EXERCISE REQUIREMENTS:
Please output the entries below exactly as they are.

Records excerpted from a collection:
=== Begin Enclosure ===

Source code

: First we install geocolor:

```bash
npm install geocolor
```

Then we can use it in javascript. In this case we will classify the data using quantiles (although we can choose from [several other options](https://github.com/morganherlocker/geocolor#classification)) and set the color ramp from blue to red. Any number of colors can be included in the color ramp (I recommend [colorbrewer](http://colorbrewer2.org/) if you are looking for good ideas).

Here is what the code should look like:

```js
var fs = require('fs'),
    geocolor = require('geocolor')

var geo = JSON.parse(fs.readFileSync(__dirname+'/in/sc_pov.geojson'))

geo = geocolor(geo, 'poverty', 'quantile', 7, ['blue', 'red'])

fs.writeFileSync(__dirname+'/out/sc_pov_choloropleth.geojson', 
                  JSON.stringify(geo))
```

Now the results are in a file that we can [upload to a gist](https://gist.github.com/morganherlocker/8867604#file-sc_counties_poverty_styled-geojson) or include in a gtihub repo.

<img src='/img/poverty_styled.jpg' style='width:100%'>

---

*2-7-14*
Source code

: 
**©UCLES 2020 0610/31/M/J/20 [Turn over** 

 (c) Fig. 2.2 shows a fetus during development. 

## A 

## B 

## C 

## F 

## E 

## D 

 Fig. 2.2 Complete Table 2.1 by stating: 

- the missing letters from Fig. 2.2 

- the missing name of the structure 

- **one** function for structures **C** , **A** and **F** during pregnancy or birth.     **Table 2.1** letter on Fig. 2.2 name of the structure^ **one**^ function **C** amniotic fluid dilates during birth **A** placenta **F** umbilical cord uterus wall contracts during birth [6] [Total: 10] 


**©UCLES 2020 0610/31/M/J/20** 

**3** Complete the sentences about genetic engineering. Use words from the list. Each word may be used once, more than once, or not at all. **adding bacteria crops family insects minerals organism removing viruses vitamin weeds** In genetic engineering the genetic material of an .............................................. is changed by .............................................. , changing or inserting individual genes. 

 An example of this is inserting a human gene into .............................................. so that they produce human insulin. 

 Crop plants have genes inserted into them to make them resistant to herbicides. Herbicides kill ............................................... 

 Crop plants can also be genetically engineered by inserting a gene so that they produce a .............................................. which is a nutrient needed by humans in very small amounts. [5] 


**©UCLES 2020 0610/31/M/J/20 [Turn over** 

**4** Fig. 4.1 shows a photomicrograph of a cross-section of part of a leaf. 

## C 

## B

=== End Enclosure ===

RESPONSE TO THE EXERCISE:
Source code

: First we install geocolor:

```bash
npm install geocolor
```

Then we can use it in javascript. In this case we will classify the data using quantiles (although we can choose from [several other options](https://github.com/morganherlocker/geocolor#classification)) and set the color ramp from blue to red. Any number of colors can be included in the color ramp (I recommend [colorbrewer](http://colorbrewer2.org/) if you are looking for good ideas).

Here is what the code should look like:

```js
var fs = require('fs'),
    geocolor = require('geocolor')

var geo = JSON.parse(fs.readFileSync(__dirname+'/in/sc_pov.geojson'))

geo = geocolor(geo, 'poverty', 'quantile', 7, ['blue', 'red'])

fs.writeFileSync(__dirname+'/out/sc_pov_choloropleth.geojson', 
                  JSON.stringify(geo))
```

Now the results are in a file that we can [upload to a gist](https://gist.github.com/morganherlocker/8867604#file-sc_counties_poverty_styled-geojson) or include in a gtihub repo.

<img src='/img/poverty_styled.jpg' style='width:100%'>

---

*2-7-14*
Source code

: 
**©UCLES 2020 0610/31/M/J/20 [Turn over** 

 (c) Fig. 2.2 shows a fetus during development. 

## A 

## B 

## C 

## F 

## E 

## D 

 Fig. 2.2 Complete Table 2.1 by stating: 

- the missing letters from Fig. 2.2 

- the missing name of the structure 

- **one** function for structures **C** , **A** and **F** during pregnancy or birth.     **Table 2.1** letter on Fig. 2.2 name of the structure^ **one**^ function **C** amniotic fluid dilates during birth **A** placenta **F** umbilical cord uterus wall contracts during birth [6] [Total: 10] 


**©UCLES 2020 0610/31/M/J/20** 

**3** Complete the sentences about genetic engineering. Use words from the list. Each word may be used once, more than once, or not at all. **adding bacteria crops family insects minerals organism removing viruses vitamin weeds** In genetic engineering the genetic material of an .............................................. is changed by .............................................. , changing or inserting individual genes. 

 An example of this is inserting a human gene into .............................................. so that they produce human insulin. 

 Crop plants have genes inserted into them to make them resistant to herbicides. Herbicides kill ............................................... 

 Crop plants can also be genetically engineered by inserting a gene so that they produce a .............................................. which is a nutrient needed by humans in very small amounts. [5] 


**©UCLES 2020 0610/31/M/J/20 [Turn over** 

**4** Fig. 4.1 shows a photomicrograph of a cross-section of part of a leaf. 

## C 

## B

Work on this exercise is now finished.